Periodic Reporting for period 2 - OUTCOME (The outstanding challenge in solid mechanics: engineering structures subjected to extreme loading conditions)
Reporting period: 2018-01-01 to 2019-12-31
ESR 1. A crystal plasticity model to analyze the effect of Triaxiality, Lode angle and crystal orientation in the mechanical response of metallic materials was developed. A key point was the generation of prescribed boundary conditions such that the external Triaxiality and Lode angle could be controlled considering periodicity and using a multipoint constraint subroutine. Numerical calculations were developed with different boundary conditions to study the mechanical response of single crystals with voids, bicrystals with voids at the grain boundaries and polycrystals with voids.

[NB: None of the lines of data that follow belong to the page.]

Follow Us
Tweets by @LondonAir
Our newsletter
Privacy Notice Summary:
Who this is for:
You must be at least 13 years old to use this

ESR 2. A constitutive model to describe the dynamic response of porous metallic materials under plane strain condition was developed. The approach consists of considering a cylindrical void of circular section embedded in a cylindrical shell made of viscoplastic matrix. The key point was to show that the length of the cylinder plays an important role in the macroscopic response of the material. Micro-inertia effects were investigated, considering various cases of loading conditions including spherical loading, plane stress loading and uniaxial loading paths. The analytical model was validated against numerical simulations.
ESR 3. A constitutive model to study material’s rate sensitivity on interfacial crack growth in brittle materials was developed and validated with experiments. The tests showed that a weak interface under static loading conditions can be transformed into a strong interface under dynamic loads, thus diverting the crack trajectory. The interaction of a dynamically loaded crack with different pre-existing flaws was also studied. While similar problems were previously investigated in the literature, it was shown that much of the experimental results concerning the effect of a pre-existing hole’s size are in fact a result of stress wave scattering from the hole, prior to any crack growth.

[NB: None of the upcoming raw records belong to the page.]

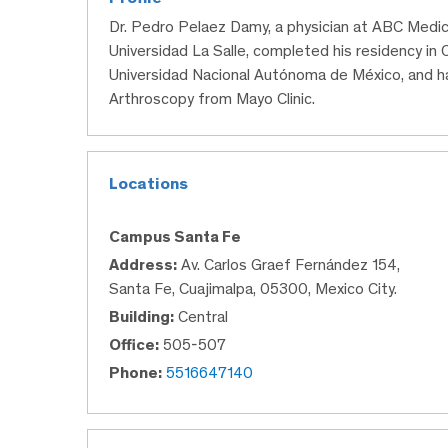
Dr. Pedro Pelaez Damy, a physician at ABC Medic
Universidad La Salle, completed his residency in
Universidad Nacional Autónoma de México, and ha
Arthroscopy from Mayo Clinic.
Locations
Campus Santa Fe
Address:
Av. Carlos Graef Fernández 154,
Santa Fe, Cuajimalpa, 05300, Mexico City.
Building:
Central
Office:
505-507
Phone:
5516647140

ESR 4. A two-scale damage model with distributed heat sources resulting from energy dissipation during rapid evolutions of microcracks in brittle materials has been developed. The model has been obtained by asymptotic homogenization, extending a procedure available in the literature to thermo-elastic media with dynamically propagating microcracks having heat sources at their tips. The model is implemented in a finite element code and numerical simulations of the Compact Compression Test showed good agreement with the experimental temperature evolutions.
ESR 5. Development of a perturbation model to assess the joint effect that inertia, strain rate, loading path, porosity, tension-compression asymmetry and anisotropy have on the onset and development of necking instabilities in ductile metals subjected to dynamic loading. The distinctive feature of this work is to consider material anisotropy, tension-compression asymmetry and porosity. The results of the analytical model were compared with finite element calculations and specific experiments that we performed for this task.
ESR 6. Formulation of a multi-scale dislocation-based constitutive model to define the thermomechanical response of metallic materials under dynamic loading. Based on the evolution of the microstructure during deformation, the model can predict the material response at the macroscopic level. The thermal evolution is estimated by considering the heat dissipation related with internal features of the material structure. This model will establish the base for future models for material instabilities, such as those considering shear localization.
ESR 7. Development of an operating system to measure surface imperfections and damage on aircraft structures. This procedure further developed to investigate the characteristics of fracture surfaces at a lower scale. To do so, an algorithm was created based on Deep Learning and Artificial Intelligence methods that can automatically perform topographic characterization of the fracture surface for ceramic materials.
ESR 8. Development of a methodology to extract the delamination energy of composite structures from peel tests. The methodology, which combines experimental data and modeling, has been applied to obtain new guidelines for the mechanical design of Printed Circuit Boards.